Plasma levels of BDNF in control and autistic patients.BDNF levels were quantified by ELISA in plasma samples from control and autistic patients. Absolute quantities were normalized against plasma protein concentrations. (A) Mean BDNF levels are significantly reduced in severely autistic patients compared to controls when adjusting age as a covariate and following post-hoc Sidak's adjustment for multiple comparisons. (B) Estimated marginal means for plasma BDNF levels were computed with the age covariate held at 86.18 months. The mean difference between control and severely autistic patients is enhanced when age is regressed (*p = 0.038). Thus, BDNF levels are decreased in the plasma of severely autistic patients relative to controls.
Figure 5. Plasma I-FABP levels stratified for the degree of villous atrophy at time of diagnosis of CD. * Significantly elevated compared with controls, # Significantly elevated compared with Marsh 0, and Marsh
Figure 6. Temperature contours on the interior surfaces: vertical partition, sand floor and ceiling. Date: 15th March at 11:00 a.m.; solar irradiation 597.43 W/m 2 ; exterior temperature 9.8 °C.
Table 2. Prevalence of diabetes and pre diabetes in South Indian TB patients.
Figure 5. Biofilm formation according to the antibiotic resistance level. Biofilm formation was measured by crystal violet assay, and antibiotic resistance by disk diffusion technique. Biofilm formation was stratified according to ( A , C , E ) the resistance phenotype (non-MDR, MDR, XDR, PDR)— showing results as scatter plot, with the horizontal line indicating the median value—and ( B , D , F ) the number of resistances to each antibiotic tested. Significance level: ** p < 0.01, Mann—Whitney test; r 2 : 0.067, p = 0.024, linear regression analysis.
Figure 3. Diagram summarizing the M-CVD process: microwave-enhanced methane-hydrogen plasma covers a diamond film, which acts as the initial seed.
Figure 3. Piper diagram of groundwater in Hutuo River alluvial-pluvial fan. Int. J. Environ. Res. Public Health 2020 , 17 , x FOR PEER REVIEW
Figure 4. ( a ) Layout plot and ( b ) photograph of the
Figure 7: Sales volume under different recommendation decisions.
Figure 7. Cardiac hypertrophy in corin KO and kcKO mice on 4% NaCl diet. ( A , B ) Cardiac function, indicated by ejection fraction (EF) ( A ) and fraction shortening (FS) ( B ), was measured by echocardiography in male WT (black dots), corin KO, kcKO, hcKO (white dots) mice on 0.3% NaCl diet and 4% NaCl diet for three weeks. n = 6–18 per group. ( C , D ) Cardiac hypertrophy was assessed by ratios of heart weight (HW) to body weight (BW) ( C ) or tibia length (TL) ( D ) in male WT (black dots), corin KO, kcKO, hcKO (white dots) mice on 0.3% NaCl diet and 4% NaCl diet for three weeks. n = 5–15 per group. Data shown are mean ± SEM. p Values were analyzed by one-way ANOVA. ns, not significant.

++++++++

• **Description of the task**
Every entry needs to be copied again, word for word.

• **Exercise output**
Plasma levels of BDNF in control and autistic patients.BDNF levels were quantified by ELISA in plasma samples from control and autistic patients. Absolute quantities were normalized against plasma protein concentrations. (A) Mean BDNF levels are significantly reduced in severely autistic patients compared to controls when adjusting age as a covariate and following post-hoc Sidak's adjustment for multiple comparisons. (B) Estimated marginal means for plasma BDNF levels were computed with the age covariate held at 86.18 months. The mean difference between control and severely autistic patients is enhanced when age is regressed (*p = 0.038). Thus, BDNF levels are decreased in the plasma of severely autistic patients relative to controls.
Figure 5. Plasma I-FABP levels stratified for the degree of villous atrophy at time of diagnosis of CD. * Significantly elevated compared with controls, # Significantly elevated compared with Marsh 0, and Marsh
Figure 6. Temperature contours on the interior surfaces: vertical partition, sand floor and ceiling. Date: 15th March at 11:00 a.m.; solar irradiation 597.43 W/m 2 ; exterior temperature 9.8 °C.
Table 2. Prevalence of diabetes and pre diabetes in South Indian TB patients.
Figure 5. Biofilm formation according to the antibiotic resistance level. Biofilm formation was measured by crystal violet assay, and antibiotic resistance by disk diffusion technique. Biofilm formation was stratified according to ( A , C , E ) the resistance phenotype (non-MDR, MDR, XDR, PDR)— showing results as scatter plot, with the horizontal line indicating the median value—and ( B , D , F ) the number of resistances to each antibiotic tested. Significance level: ** p < 0.01, Mann—Whitney test; r 2 : 0.067, p = 0.024, linear regression analysis.
Figure 3. Diagram summarizing the M-CVD process: microwave-enhanced methane-hydrogen plasma covers a diamond film, which acts as the initial seed.
Figure 3. Piper diagram of groundwater in Hutuo River alluvial-pluvial fan. Int. J. Environ. Res. Public Health 2020 , 17 , x FOR PEER REVIEW
Figure 4. ( a ) Layout plot and ( b ) photograph of the
Figure 7: Sales volume under different recommendation decisions.
Figure 7. Cardiac hypertrophy in corin KO and kcKO mice on 4% NaCl diet. ( A , B ) Cardiac function, indicated by ejection fraction (EF) ( A ) and fraction shortening (FS) ( B ), was measured by echocardiography in male WT (black dots), corin KO, kcKO, hcKO (white dots) mice on 0.3% NaCl diet and 4% NaCl diet for three weeks. n = 6–18 per group. ( C , D ) Cardiac hypertrophy was assessed by ratios of heart weight (HW) to body weight (BW) ( C ) or tibia length (TL) ( D ) in male WT (black dots), corin KO, kcKO, hcKO (white dots) mice on 0.3% NaCl diet and 4% NaCl diet for three weeks. n = 5–15 per group. Data shown are mean ± SEM. p Values were analyzed by one-way ANOVA. ns, not significant.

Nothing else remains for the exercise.